Mir ist ganz warm im Herzen geworden. Nach und nach sind mir die anderen Stücke eingefallen, die ich zur Zeit übe. Irgendwann kam noch jemand aus dem Chor rein, ging aber wieder und als dann der nächste Chorsänger reinschaute war ich schon fast an Publikum gewöhnt.
Als ich bei „Mannenberg“ bestrebt war Töne zu den Akkorden zu finden, also quasi eine Art von Improvisationsversuch, habe ich mich gar mit einer unterhalten können. Ich bin ganz ruhig gewesen. Und hinterher sehr glücklich.
Am nächsten Tag hat ein Mitsänger, der im Gegensatz zu mir, wirklich gut spielen konnte den Flügel in der Pause besetzt. Da habe ich einfach draußen abgewartet bis er zum Essen abgezogen ist und ich ungestört üben konnte.

Nicht nur aus diesem Grund war es ein fantastisches Wochenende. Auch das Proben in Gemeinschaft, das viele Singen, unser toller Chorleiter, die lieben Mitsänger, das gute und gemeinsame Essen waren ein wunderschönes Erlebnis. Schmerzlich vermisst nach der langen Corona Pause.

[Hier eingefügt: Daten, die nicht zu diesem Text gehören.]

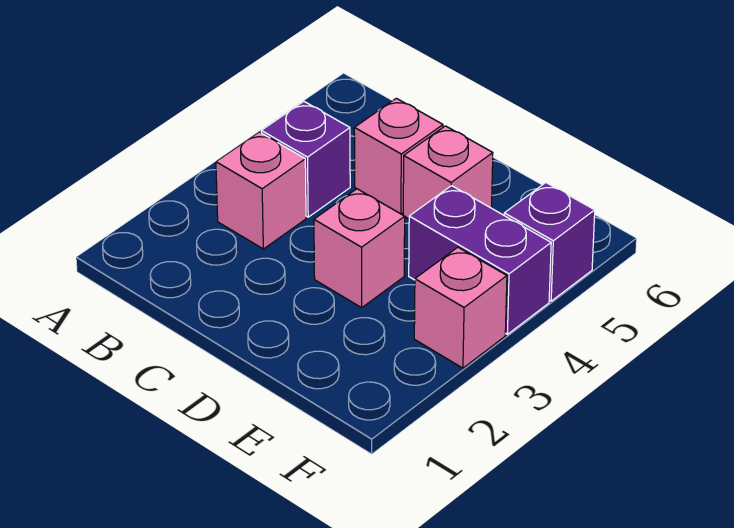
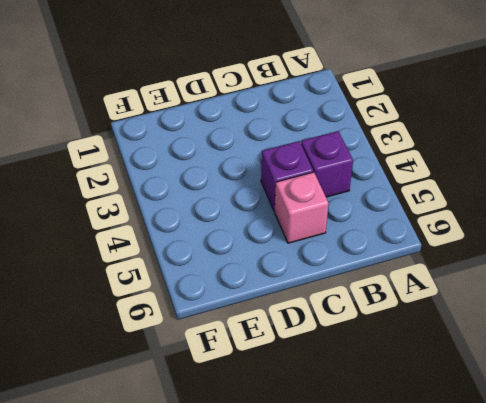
purple brick C4 level 1 -> purple brick F5 level 1
none -> pink brick B3 level 1
none -> pink brick D3 level 1

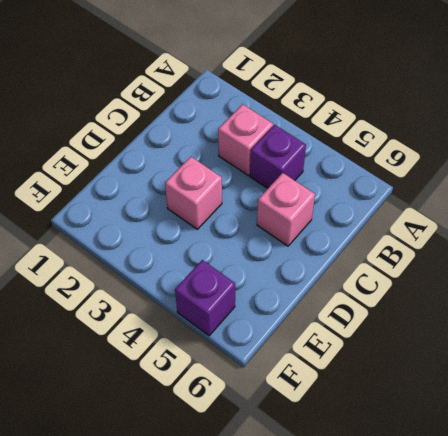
none -> pink brick D5 level 1
none -> purple brick E4:F4 level 1

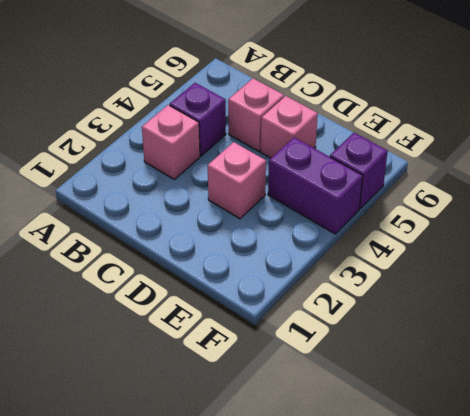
none -> pink brick F3 level 1

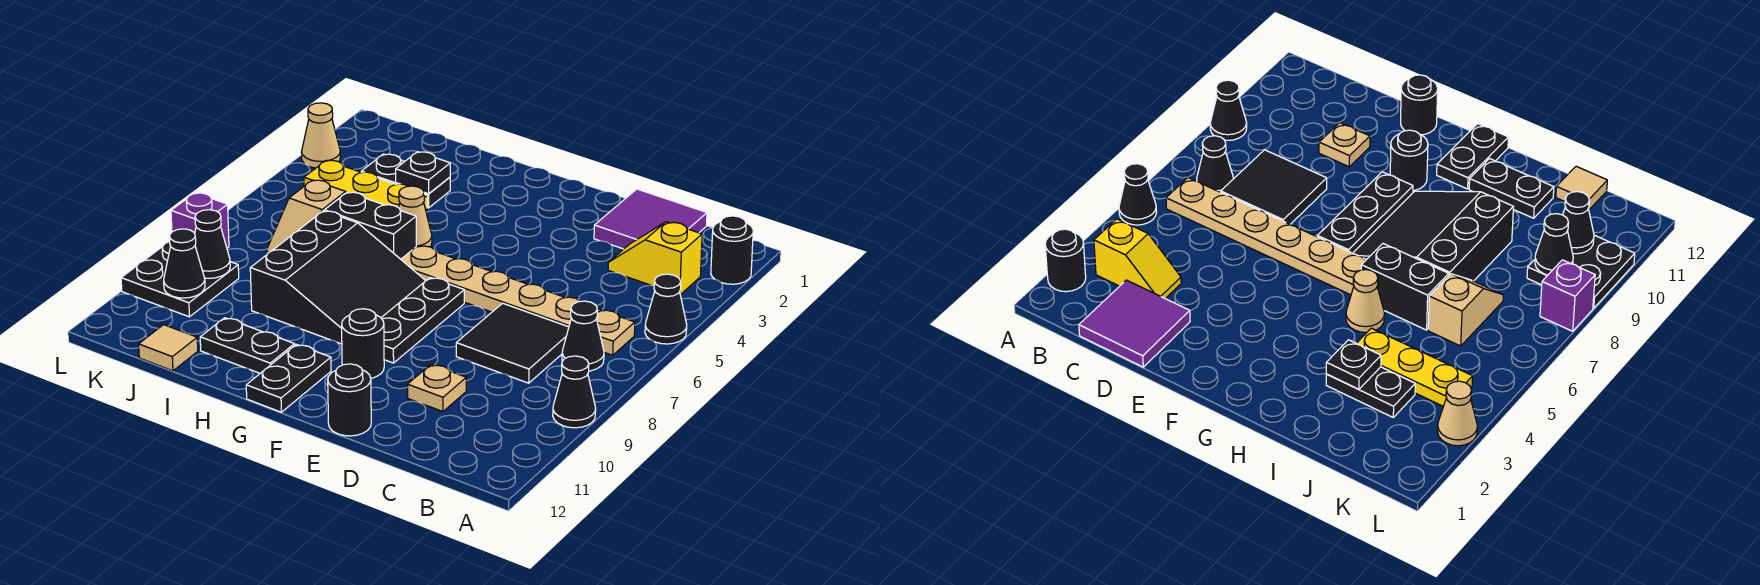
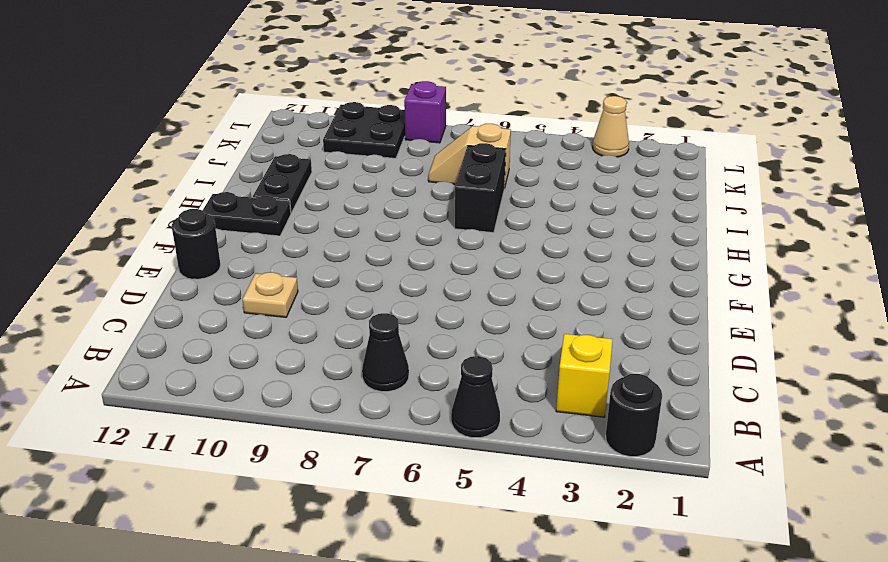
none -> black cone A9 level 1
none -> tan plate B6:G6 level 1
none -> purple tile C1:D2 level 1

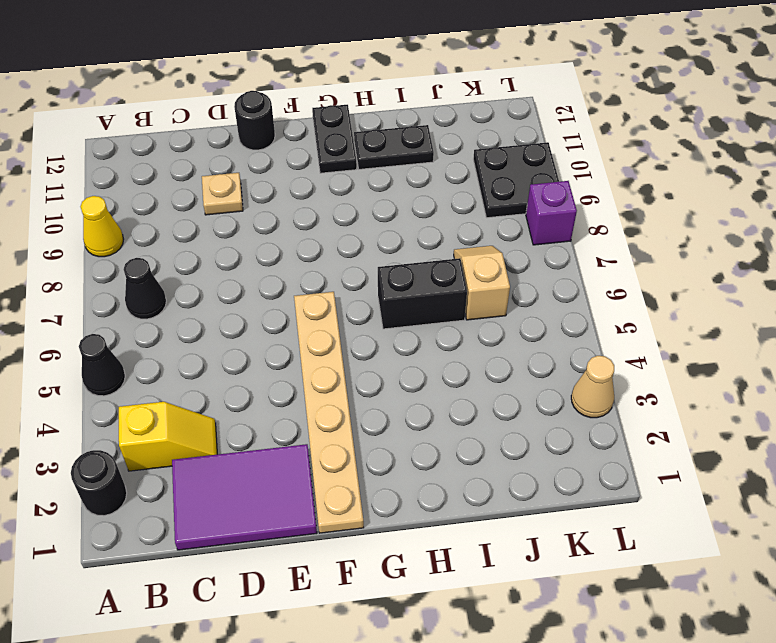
yellow cone A9 level 1 -> black cone A9 level 1
purple tile C1:E2 level 1 -> purple tile C1:D2 level 1
tan plate F1:F6 level 1 -> tan plate B6:G6 level 1
none -> black tile C7:D8 level 1
none -> black plate F7:F9 level 1
none -> black round brick F10 level 1

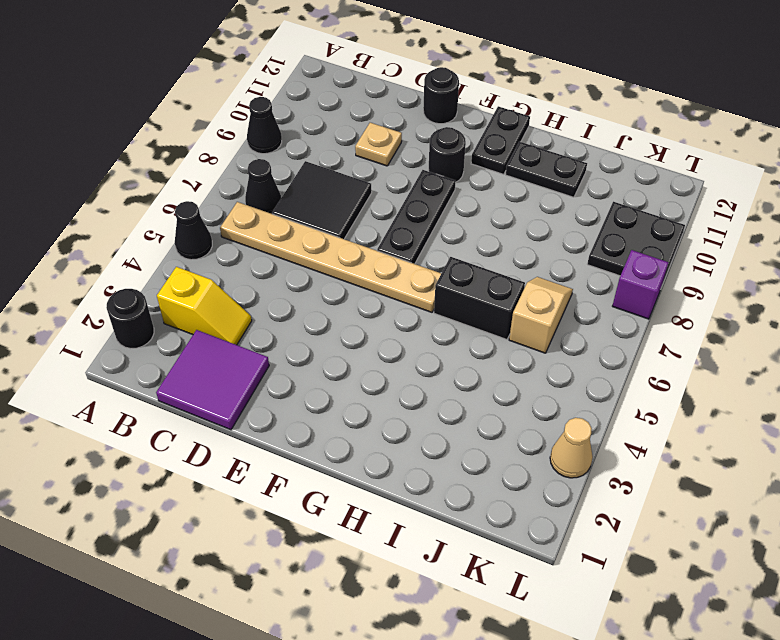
none -> black slope G7:I9 level 1 top I
none -> tan cone H5 level 1
none -> black plate I3:J3 level 1

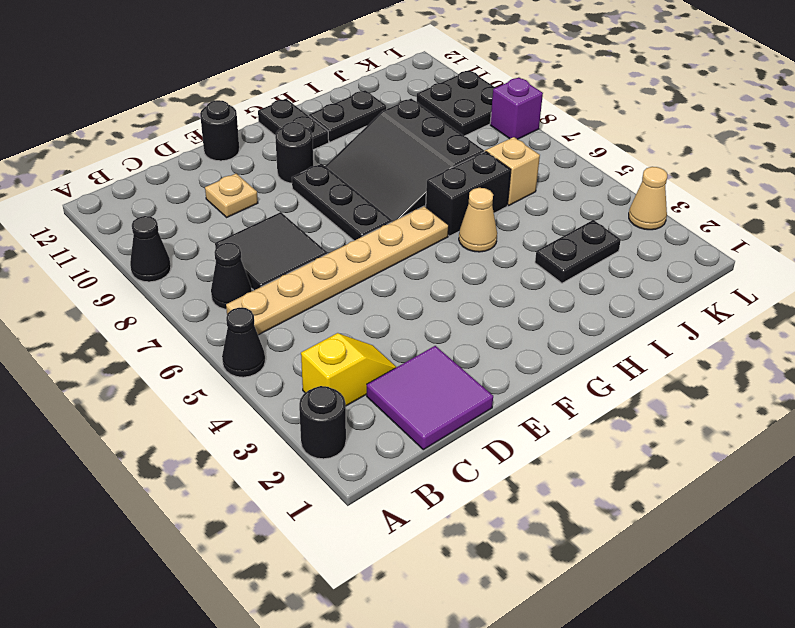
none -> yellow plate I4:K4 level 1
none -> tan tile J12 level 1
none -> black plate I3 level 2

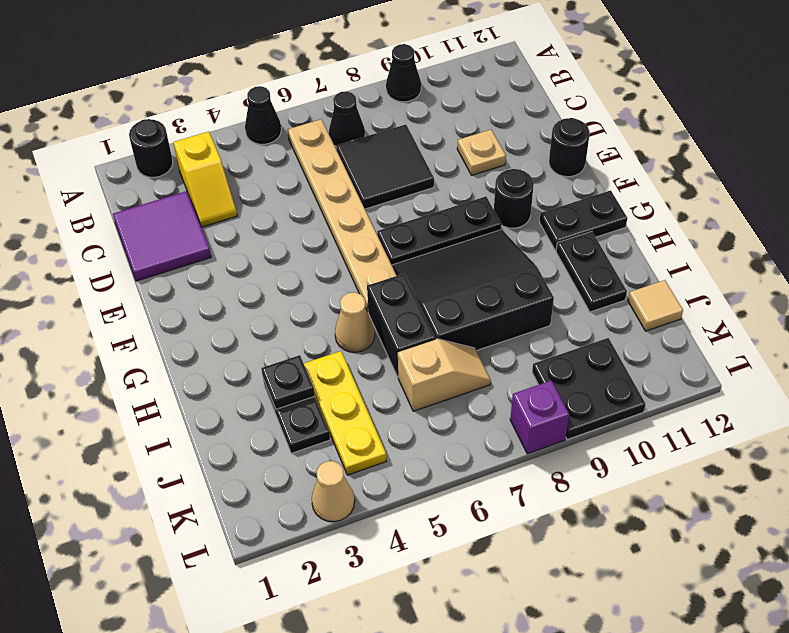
none -> black cone K9 level 2
none -> black cone K10 level 2

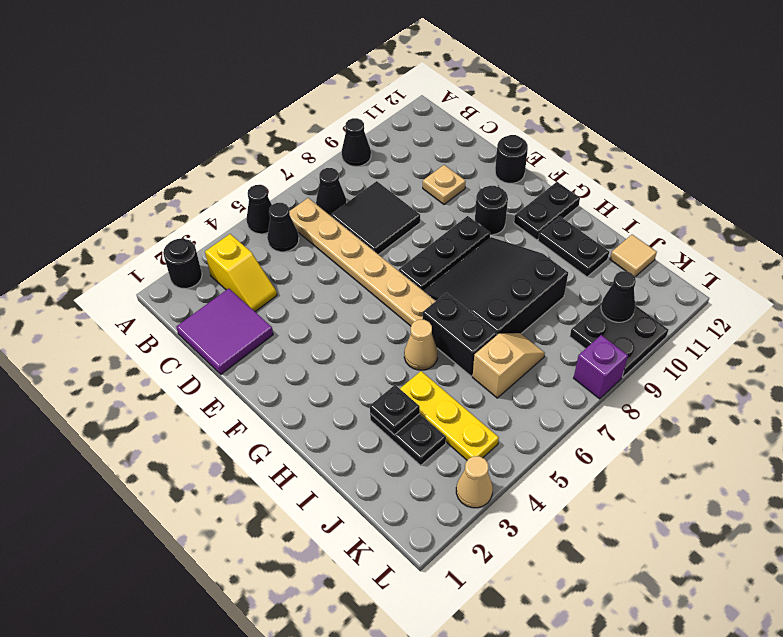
black cone B5 level 1 -> black cone K9 level 2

In der Probenendphase vor einem Konzert ist das ganze Denken erfüllt von der Musik. Morgens erwacht man auf und hat Sequenzen aus dem Werk als Ohrwurm. Mit diesen schrägen Texten, weil so alt, wie „Swaz hie gat umbe“ oder „Nazaza trillirivos“ oder das schwungvolle „Tempus est iocundum“. Das ist der Zeitpunkt an dem der Chor meist reif ist für eine Aufführung.

Den Satie habe ich wieder aktiviert. Irgendwann im Verlauf des Frühjahrs ist er mir entglitten. Ich hatte keine geistigen Kapazitäten frei für die unbekannten Noten unten im Bass und ihn in der Klavierstunde unauffällig-auffällig nie dabei gehabt. Nun habe ich meinen Klavierpädagogen gebeten mich nicht mehr ausweichen zu lassen. Ich glaube aber, so ganz gut gefällt ihm die Gymnopedie nicht. Er sagt, er hat sie selber nie gespielt. Meinte aber ermutigend, das wäre doch ein sehr guter Zeitpunkt es endlich auch mal zu lernen.
Sie ist perfekt dafür geeignet sie abends als allerletztes Stück zu üben. Und das Pedal, ach, das Pedal! Die ruhigen Töne, viele bleiben liegen, fahren den Geist runter. Die Gedanken springen nicht mehr wild durcheinander und fokussieren sich auf die Melodie. Ich kann danach meist recht gut danach einschlafen.